# INSTRUCTIONS TO FOLLOW
Retype the lines of the entries starting with the line that contains "Вдобавок к этому, действие книги происходит в" and going on through the line that contains "Nuestros foros están desarrolla", both of those lines included.
[[ DATA FOR THE TASK open ]]
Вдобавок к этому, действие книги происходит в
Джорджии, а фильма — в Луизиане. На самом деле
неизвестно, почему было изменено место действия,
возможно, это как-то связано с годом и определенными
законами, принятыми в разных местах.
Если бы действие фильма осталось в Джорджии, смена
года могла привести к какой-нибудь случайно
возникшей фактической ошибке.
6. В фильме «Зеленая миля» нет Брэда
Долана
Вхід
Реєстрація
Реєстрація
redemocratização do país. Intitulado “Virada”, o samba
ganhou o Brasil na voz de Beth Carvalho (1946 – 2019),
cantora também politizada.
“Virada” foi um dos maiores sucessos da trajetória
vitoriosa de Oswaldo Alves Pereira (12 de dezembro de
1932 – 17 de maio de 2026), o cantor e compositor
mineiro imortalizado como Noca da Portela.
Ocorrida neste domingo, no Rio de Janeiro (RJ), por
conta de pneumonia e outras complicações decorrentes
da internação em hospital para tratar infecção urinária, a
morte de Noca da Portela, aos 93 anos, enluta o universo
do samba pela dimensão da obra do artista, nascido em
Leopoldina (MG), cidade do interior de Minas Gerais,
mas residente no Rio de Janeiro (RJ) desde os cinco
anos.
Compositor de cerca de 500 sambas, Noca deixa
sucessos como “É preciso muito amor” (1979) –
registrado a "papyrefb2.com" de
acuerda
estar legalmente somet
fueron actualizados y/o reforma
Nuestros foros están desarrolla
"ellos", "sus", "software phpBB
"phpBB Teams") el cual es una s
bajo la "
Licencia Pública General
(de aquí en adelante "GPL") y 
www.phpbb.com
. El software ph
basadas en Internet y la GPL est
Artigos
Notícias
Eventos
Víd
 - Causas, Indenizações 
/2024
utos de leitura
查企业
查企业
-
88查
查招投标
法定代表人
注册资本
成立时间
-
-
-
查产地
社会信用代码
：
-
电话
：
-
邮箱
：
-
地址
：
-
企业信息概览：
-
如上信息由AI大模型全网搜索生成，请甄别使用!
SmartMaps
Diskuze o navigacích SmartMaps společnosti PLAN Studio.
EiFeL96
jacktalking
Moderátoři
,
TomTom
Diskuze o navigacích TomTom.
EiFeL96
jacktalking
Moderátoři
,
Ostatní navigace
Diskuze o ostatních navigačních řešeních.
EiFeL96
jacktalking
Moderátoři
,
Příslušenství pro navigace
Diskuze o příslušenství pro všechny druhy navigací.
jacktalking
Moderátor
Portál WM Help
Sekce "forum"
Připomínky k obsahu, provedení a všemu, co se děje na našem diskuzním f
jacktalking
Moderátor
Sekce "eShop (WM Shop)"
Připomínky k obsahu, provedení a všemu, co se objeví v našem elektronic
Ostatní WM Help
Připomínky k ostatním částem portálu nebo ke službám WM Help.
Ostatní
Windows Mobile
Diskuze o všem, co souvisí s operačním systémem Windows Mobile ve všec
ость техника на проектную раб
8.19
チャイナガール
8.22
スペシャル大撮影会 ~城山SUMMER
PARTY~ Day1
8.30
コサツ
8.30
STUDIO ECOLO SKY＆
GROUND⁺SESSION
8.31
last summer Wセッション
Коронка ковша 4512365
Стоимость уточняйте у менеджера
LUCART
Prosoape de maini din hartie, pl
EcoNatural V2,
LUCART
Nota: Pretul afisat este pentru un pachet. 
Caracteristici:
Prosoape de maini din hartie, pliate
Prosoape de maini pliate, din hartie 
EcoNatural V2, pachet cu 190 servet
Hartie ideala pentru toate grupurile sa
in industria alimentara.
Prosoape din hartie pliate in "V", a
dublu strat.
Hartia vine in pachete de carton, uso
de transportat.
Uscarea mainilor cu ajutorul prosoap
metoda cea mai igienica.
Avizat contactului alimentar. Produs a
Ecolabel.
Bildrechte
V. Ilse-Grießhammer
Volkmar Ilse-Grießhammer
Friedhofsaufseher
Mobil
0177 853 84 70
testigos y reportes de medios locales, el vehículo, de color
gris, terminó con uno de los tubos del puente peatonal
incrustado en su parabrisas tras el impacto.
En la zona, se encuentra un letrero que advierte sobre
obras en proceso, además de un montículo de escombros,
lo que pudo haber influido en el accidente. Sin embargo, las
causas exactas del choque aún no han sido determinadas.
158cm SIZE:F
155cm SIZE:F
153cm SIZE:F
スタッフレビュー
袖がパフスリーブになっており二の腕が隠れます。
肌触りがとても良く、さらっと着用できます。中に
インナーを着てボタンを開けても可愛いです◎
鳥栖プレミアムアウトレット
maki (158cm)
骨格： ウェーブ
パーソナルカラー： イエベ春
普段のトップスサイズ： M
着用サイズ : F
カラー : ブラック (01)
[[ DATA FOR THE TASK closed ]]
[[ DATA FOR THE TASK open ]]
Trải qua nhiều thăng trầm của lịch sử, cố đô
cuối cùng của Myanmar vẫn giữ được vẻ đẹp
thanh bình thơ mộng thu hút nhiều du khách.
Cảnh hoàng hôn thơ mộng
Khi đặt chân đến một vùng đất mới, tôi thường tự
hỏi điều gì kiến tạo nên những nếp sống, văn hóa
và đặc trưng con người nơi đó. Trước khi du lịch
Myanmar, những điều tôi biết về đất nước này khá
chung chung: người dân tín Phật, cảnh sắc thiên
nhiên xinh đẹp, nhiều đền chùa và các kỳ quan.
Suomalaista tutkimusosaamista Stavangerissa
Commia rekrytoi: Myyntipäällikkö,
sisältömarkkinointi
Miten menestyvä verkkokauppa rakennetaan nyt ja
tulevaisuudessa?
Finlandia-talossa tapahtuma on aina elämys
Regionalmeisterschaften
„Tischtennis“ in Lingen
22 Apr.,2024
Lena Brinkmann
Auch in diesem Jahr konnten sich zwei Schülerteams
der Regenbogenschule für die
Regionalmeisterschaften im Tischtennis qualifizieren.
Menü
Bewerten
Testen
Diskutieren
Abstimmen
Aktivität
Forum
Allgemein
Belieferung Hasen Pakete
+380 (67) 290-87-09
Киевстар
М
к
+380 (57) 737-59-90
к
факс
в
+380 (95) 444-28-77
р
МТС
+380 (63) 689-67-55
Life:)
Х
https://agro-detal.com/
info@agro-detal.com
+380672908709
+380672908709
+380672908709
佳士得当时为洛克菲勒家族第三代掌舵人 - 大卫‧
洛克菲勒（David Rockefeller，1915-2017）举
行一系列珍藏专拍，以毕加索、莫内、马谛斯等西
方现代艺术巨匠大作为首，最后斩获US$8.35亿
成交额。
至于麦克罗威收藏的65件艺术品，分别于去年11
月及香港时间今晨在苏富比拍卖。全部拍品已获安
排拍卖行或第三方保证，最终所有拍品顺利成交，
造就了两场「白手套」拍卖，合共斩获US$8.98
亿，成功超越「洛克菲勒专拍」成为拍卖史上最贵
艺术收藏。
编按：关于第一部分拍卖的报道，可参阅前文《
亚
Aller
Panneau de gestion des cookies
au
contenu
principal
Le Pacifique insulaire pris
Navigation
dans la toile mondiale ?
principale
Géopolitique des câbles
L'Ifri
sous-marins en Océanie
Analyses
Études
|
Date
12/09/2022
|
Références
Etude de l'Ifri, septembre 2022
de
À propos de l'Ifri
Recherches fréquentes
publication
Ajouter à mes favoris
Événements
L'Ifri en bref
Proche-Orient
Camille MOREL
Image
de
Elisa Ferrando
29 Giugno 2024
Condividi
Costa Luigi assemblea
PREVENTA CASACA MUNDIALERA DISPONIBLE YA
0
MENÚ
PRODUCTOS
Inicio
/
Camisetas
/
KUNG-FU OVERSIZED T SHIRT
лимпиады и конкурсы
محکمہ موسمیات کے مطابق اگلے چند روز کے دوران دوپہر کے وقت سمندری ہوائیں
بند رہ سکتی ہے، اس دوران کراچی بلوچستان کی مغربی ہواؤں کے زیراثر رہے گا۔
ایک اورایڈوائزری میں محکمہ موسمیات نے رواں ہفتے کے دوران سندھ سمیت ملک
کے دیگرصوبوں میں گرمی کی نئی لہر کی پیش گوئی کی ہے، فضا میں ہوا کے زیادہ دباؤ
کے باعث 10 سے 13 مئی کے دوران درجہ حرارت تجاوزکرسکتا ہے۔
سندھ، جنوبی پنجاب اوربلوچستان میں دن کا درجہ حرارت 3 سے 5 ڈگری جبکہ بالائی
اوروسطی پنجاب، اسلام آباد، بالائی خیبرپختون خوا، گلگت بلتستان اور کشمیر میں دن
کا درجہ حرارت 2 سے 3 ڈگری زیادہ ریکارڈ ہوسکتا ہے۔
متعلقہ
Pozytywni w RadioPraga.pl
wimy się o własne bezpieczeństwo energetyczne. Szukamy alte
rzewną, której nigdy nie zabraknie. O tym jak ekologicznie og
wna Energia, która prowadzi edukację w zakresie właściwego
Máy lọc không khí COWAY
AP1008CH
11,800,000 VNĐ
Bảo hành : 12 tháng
[[ DATA FOR THE TASK closed ]]
[[ DATA FOR THE TASK open ]]
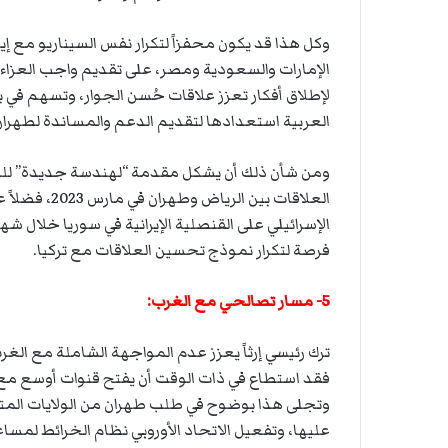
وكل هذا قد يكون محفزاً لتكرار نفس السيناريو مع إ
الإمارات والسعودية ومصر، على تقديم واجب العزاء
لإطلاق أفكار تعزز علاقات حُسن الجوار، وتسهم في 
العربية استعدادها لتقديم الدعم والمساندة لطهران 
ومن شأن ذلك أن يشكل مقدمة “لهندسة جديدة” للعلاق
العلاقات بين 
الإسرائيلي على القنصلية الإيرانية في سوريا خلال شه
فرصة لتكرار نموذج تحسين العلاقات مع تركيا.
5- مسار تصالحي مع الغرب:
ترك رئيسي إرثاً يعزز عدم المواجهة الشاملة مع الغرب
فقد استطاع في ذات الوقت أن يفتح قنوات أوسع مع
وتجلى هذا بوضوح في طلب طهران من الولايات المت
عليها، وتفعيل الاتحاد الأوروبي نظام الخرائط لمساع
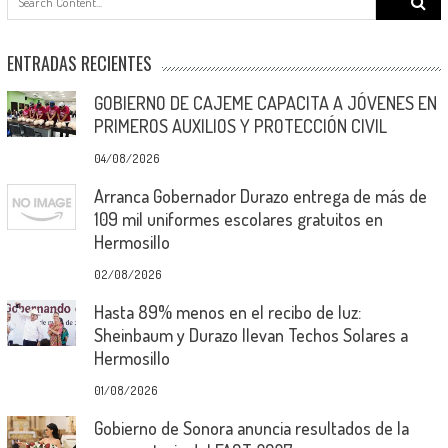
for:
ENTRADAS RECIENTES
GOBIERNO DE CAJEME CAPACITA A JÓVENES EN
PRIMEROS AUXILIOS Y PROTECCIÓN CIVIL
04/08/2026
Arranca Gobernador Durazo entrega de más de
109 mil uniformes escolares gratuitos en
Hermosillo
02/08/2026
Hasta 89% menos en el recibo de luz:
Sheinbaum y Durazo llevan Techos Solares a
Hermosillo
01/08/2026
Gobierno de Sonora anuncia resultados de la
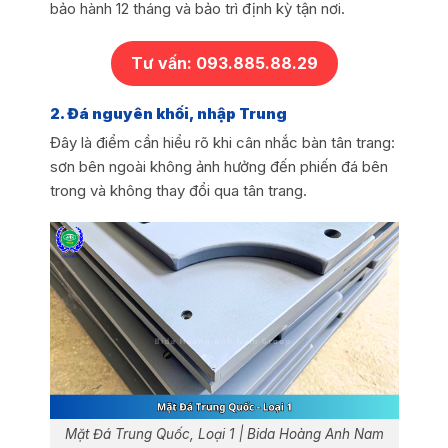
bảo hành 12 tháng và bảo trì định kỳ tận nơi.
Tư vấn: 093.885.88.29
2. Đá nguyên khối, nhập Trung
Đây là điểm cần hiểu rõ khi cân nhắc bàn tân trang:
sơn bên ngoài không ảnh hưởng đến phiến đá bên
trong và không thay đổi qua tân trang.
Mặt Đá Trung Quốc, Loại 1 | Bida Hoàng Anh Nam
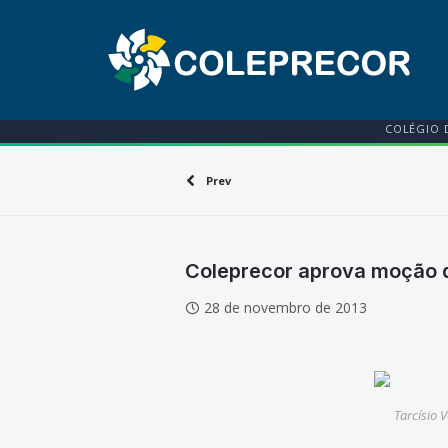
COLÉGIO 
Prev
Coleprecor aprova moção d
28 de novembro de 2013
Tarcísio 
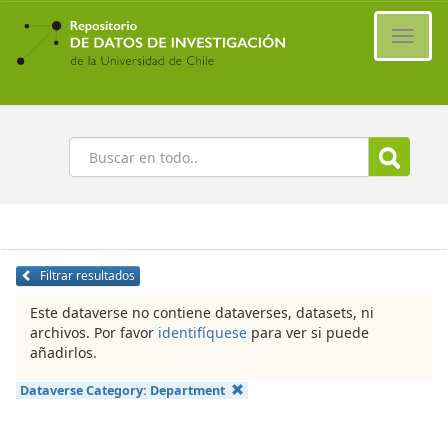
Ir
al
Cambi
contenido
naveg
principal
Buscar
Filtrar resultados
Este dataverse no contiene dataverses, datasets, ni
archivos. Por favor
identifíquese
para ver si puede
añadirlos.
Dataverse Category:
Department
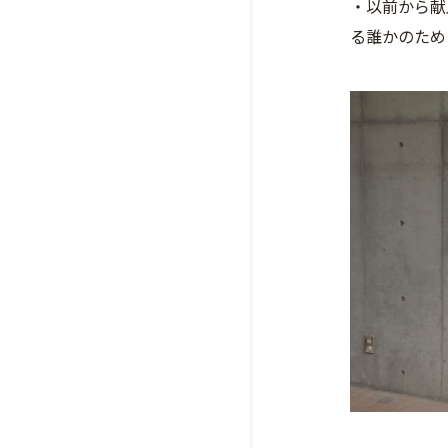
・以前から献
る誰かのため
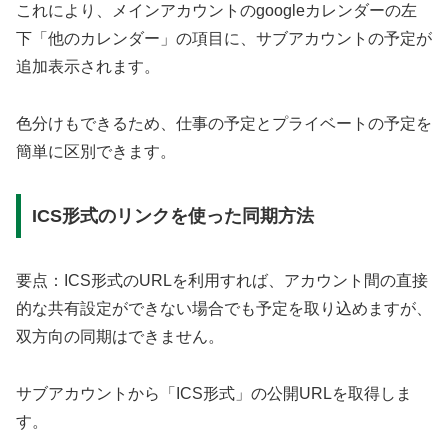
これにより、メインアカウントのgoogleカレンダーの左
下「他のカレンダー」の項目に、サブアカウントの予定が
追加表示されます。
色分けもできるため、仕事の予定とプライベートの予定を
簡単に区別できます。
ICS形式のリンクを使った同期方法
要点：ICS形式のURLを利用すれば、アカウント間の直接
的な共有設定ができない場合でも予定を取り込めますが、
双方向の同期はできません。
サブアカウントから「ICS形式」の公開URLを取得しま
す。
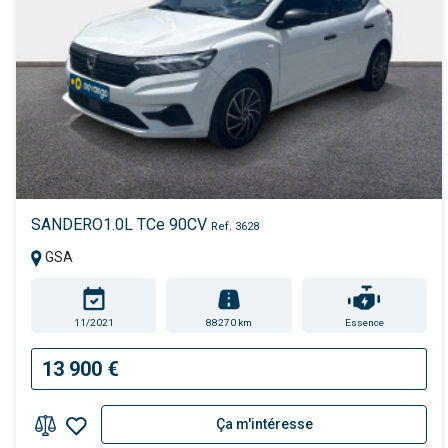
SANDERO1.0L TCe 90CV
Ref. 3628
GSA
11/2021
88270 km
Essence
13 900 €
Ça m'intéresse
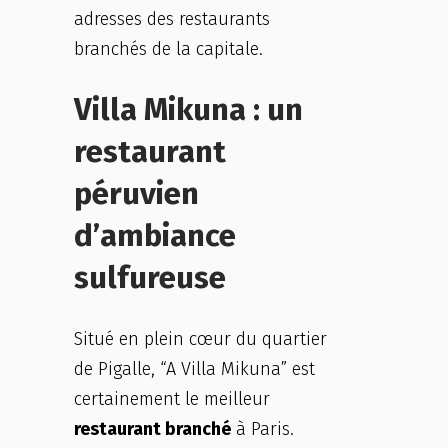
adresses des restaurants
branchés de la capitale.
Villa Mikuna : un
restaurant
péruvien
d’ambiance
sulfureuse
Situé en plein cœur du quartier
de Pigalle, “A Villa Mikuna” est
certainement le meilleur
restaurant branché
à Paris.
[[ DATA FOR THE TASK closed ]]
# OUTPUT OF THE EXERCISE
Вдобавок к этому, действие книги происходит в
Джорджии, а фильма — в Луизиане. На самом деле
неизвестно, почему было изменено место действия,
возможно, это как-то связано с годом и определенными
законами, принятыми в разных местах.
Если бы действие фильма осталось в Джорджии, смена
года могла привести к какой-нибудь случайно
возникшей фактической ошибке.
6. В фильме «Зеленая миля» нет Брэда
Долана
Вхід
Реєстрація
Реєстрація
redemocratização do país. Intitulado “Virada”, o samba
ganhou o Brasil na voz de Beth Carvalho (1946 – 2019),
cantora também politizada.
“Virada” foi um dos maiores sucessos da trajetória
vitoriosa de Oswaldo Alves Pereira (12 de dezembro de
1932 – 17 de maio de 2026), o cantor e compositor
mineiro imortalizado como Noca da Portela.
Ocorrida neste domingo, no Rio de Janeiro (RJ), por
conta de pneumonia e outras complicações decorrentes
da internação em hospital para tratar infecção urinária, a
morte de Noca da Portela, aos 93 anos, enluta o universo
do samba pela dimensão da obra do artista, nascido em
Leopoldina (MG), cidade do interior de Minas Gerais,
mas residente no Rio de Janeiro (RJ) desde os cinco
anos.
Compositor de cerca de 500 sambas, Noca deixa
sucessos como “É preciso muito amor” (1979) –
registrado a "papyrefb2.com" de
acuerda
estar legalmente somet
fueron actualizados y/o reforma
Nuestros foros están desarrolla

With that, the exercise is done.